**What this task involves:** Return each entry below word for word, leaving out any image.

(Human pose keypoint data)
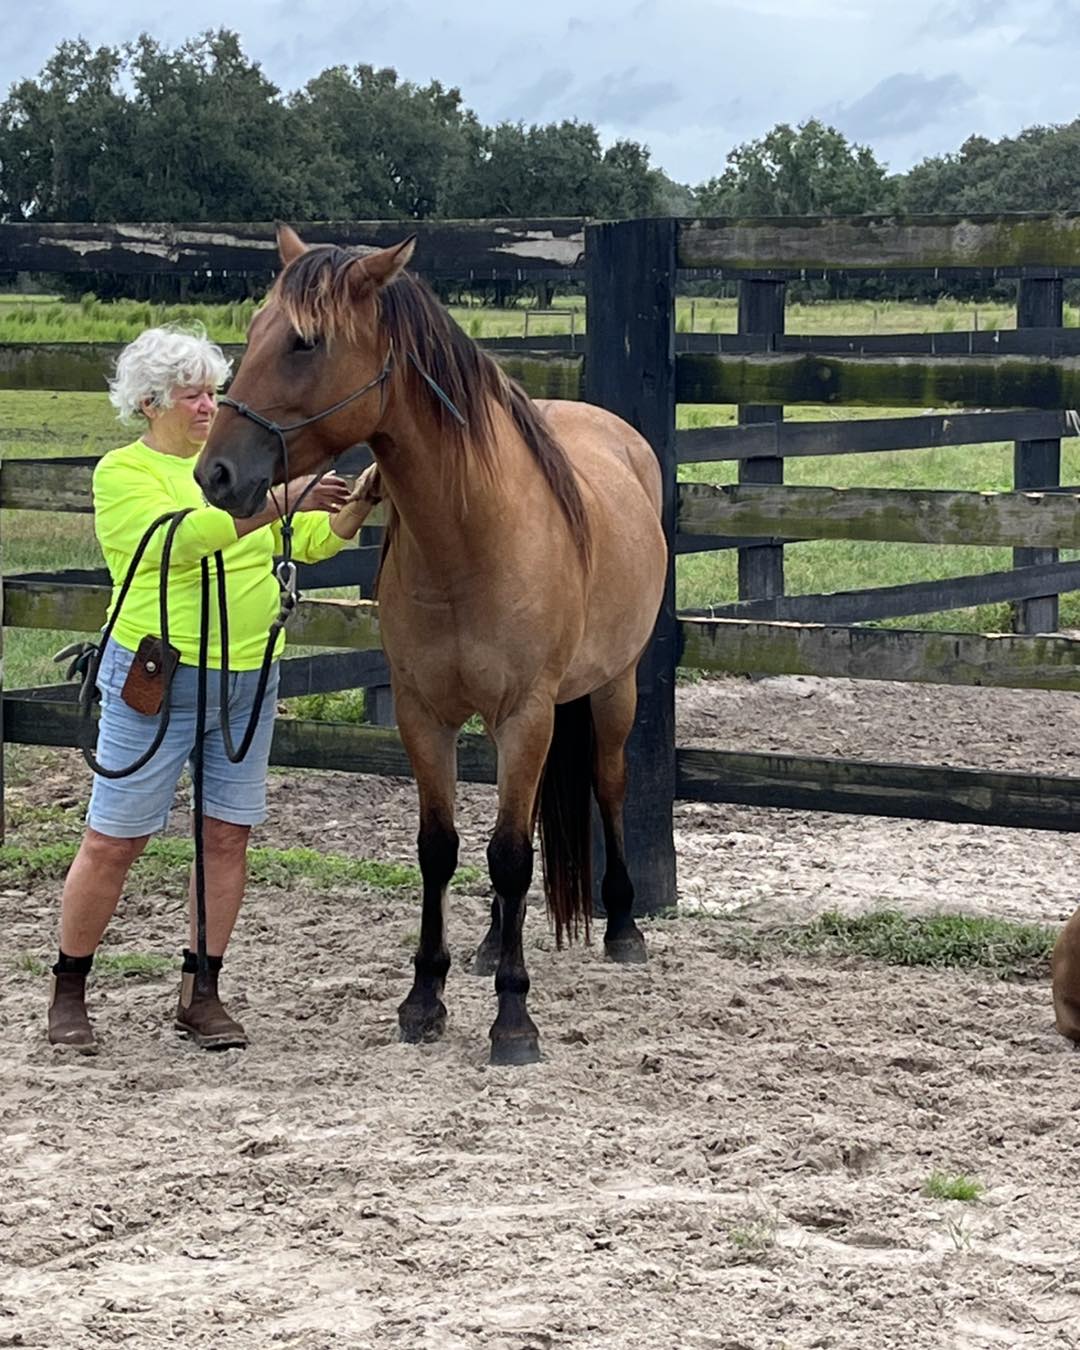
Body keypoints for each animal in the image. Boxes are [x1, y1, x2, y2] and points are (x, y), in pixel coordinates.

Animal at [196, 225, 667, 1065]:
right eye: (252, 329)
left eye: (305, 342)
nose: (215, 475)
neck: (469, 537)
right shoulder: (424, 714)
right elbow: (442, 848)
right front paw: (425, 998)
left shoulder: (524, 714)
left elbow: (509, 856)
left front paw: (514, 1019)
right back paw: (489, 945)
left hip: (614, 687)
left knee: (606, 788)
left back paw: (621, 926)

**Exercise result:**
Body keypoints for each animal in the image. Boxes are [x1, y1, x2, y2] and points are (x, y), in pixel coordinates.

Animal at [196, 225, 667, 1065]:
right eye: (252, 329)
left eye: (305, 342)
nose: (215, 475)
neck: (469, 537)
right shoulder: (424, 714)
right elbow: (442, 848)
right front paw: (425, 998)
left shoulder: (524, 714)
left elbow: (509, 856)
left front paw: (514, 1019)
right back paw: (489, 945)
left hip: (614, 687)
left knee: (606, 788)
left back paw: (621, 926)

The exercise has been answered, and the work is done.